How to prevent house fires this holiday season
With the winter holiday season comes risk factors for house fires.
Residents start using furnaces and space heaters. They bring flammable Christmas trees into their homes and hang stockings over fireplaces. They decorate their homes with candles and holiday lights.
And between dinner parties and large multicourse holiday meals, residents often use their kitchen more this season than any other time during the year, said Kevin Switzer, manager of the fire prevention division in the state fire marshal's office. Cooking remains the leading cause of residential fires, he said.
However, it's a common misconception that house fire occurrences skyrocket during the winter months. Though winter month fire occurrences may be slightly higher, Switzer said, he hasn't found a rhyme or reason for house fire trends in 30 years in the field.

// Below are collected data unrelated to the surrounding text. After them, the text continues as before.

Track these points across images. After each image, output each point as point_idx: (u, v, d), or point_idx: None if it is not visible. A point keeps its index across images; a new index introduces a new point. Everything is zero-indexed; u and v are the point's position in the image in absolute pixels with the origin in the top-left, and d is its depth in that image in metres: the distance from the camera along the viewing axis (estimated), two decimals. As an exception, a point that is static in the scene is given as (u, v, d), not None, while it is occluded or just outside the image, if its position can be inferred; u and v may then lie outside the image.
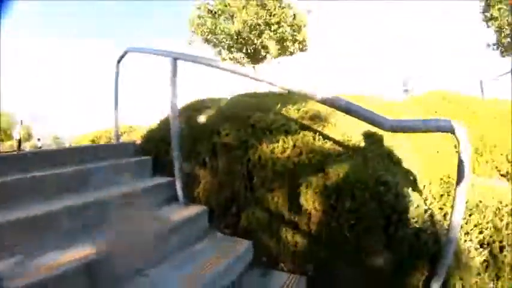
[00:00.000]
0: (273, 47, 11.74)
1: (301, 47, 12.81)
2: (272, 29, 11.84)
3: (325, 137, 2.61)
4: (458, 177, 1.72)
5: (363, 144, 2.73)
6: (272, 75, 2.05)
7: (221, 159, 2.68)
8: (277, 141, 2.46)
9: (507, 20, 13.61)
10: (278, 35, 11.93)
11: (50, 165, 2.46)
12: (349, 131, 2.89)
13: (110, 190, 2.33)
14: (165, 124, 3.33)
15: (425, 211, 2.21)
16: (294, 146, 2.41)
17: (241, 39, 12.16)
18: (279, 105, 3.05)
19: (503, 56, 15.02)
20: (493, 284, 2.24)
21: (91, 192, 2.24)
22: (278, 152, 2.40)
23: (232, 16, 12.22)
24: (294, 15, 12.51)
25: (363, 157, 2.43)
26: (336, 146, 2.55)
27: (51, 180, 2.21)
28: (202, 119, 3.16)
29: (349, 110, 1.77)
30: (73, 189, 2.25)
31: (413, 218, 2.12)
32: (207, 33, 13.02)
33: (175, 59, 2.56)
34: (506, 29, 13.97)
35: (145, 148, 3.40)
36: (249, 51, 12.44)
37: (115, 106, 3.99)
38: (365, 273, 2.10)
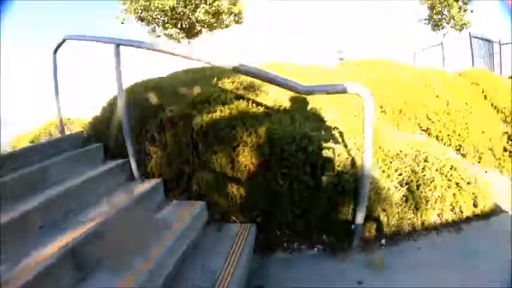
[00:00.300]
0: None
1: (237, 19, 12.90)
2: (208, 3, 11.79)
3: (258, 104, 2.98)
4: (365, 127, 2.19)
5: (291, 107, 3.13)
6: (202, 53, 2.35)
7: (168, 133, 2.94)
8: (215, 111, 2.78)
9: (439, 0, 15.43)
10: (214, 8, 11.93)
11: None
12: (280, 97, 3.27)
13: (68, 182, 2.42)
14: (109, 110, 3.49)
15: (347, 158, 2.69)
16: (230, 113, 2.75)
17: (176, 15, 11.97)
18: (215, 79, 3.34)
19: (434, 30, 16.76)
20: (413, 214, 2.80)
21: (51, 189, 2.33)
22: (217, 119, 2.72)
23: (166, -9, 11.90)
24: (231, -13, 12.48)
25: (291, 118, 2.84)
26: (268, 110, 2.93)
27: (10, 185, 2.24)
28: (147, 99, 3.35)
29: (267, 78, 2.12)
30: (33, 188, 2.33)
31: (336, 163, 2.58)
32: (140, 11, 12.58)
33: (118, 45, 2.64)
34: (438, 6, 15.83)
35: (94, 136, 3.53)
36: (184, 26, 12.28)
37: (56, 98, 3.85)
38: (301, 215, 2.55)
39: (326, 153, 2.56)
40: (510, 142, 4.76)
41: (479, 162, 4.39)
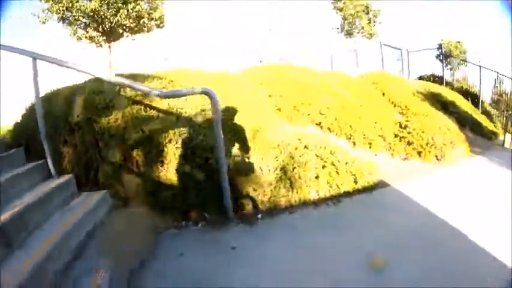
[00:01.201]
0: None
1: (158, 23, 13.29)
2: (130, 7, 12.01)
3: (152, 108, 3.62)
4: (214, 117, 2.94)
5: (188, 113, 3.71)
6: (92, 68, 3.04)
7: (77, 135, 3.54)
8: (112, 115, 3.44)
9: (350, 13, 18.37)
10: (135, 13, 12.23)
11: None
12: (180, 103, 3.81)
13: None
14: (29, 116, 3.87)
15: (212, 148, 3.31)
16: (123, 116, 3.43)
17: (98, 18, 12.06)
18: (118, 87, 3.91)
19: (347, 38, 19.33)
20: (290, 192, 3.51)
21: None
22: (112, 122, 3.40)
23: (89, -7, 11.87)
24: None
25: (177, 117, 3.57)
26: (160, 114, 3.57)
27: None
28: (60, 106, 3.84)
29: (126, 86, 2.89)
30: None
31: (204, 153, 3.33)
32: (62, 12, 12.40)
33: (34, 59, 2.97)
34: (349, 17, 18.64)
35: (16, 141, 3.88)
36: (105, 29, 12.48)
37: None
38: (182, 196, 3.24)
39: (195, 144, 3.30)
40: (401, 129, 5.83)
41: (370, 147, 5.25)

"The only trend that I know is that there is no trend," he said. "It goes up and down, and as far as I can tell, there's no reason for it."
Of all residential fires in the U.S. from 2009 to 2013, 10 percent occurred in December, and 11 percent in January, according to the National Fire Protection Association. November, February and March yielded 9 percent of all fires, whereas the spring and summer months varied between 7 and 8 percent.
There are simple ways to avoid the increased risks during the holiday season, Switzer said:
• Have your furnace checked and cleaned before the weather gets cold.
• Check hot water heaters once a year.
• Never leave a fireplace fire unattended.
• Make sure your chimney is clean before using a fireplace.
• Monitor food at all times while cooking, and set timers.
• Keep fabrics and other combustibles away from lights and heaters.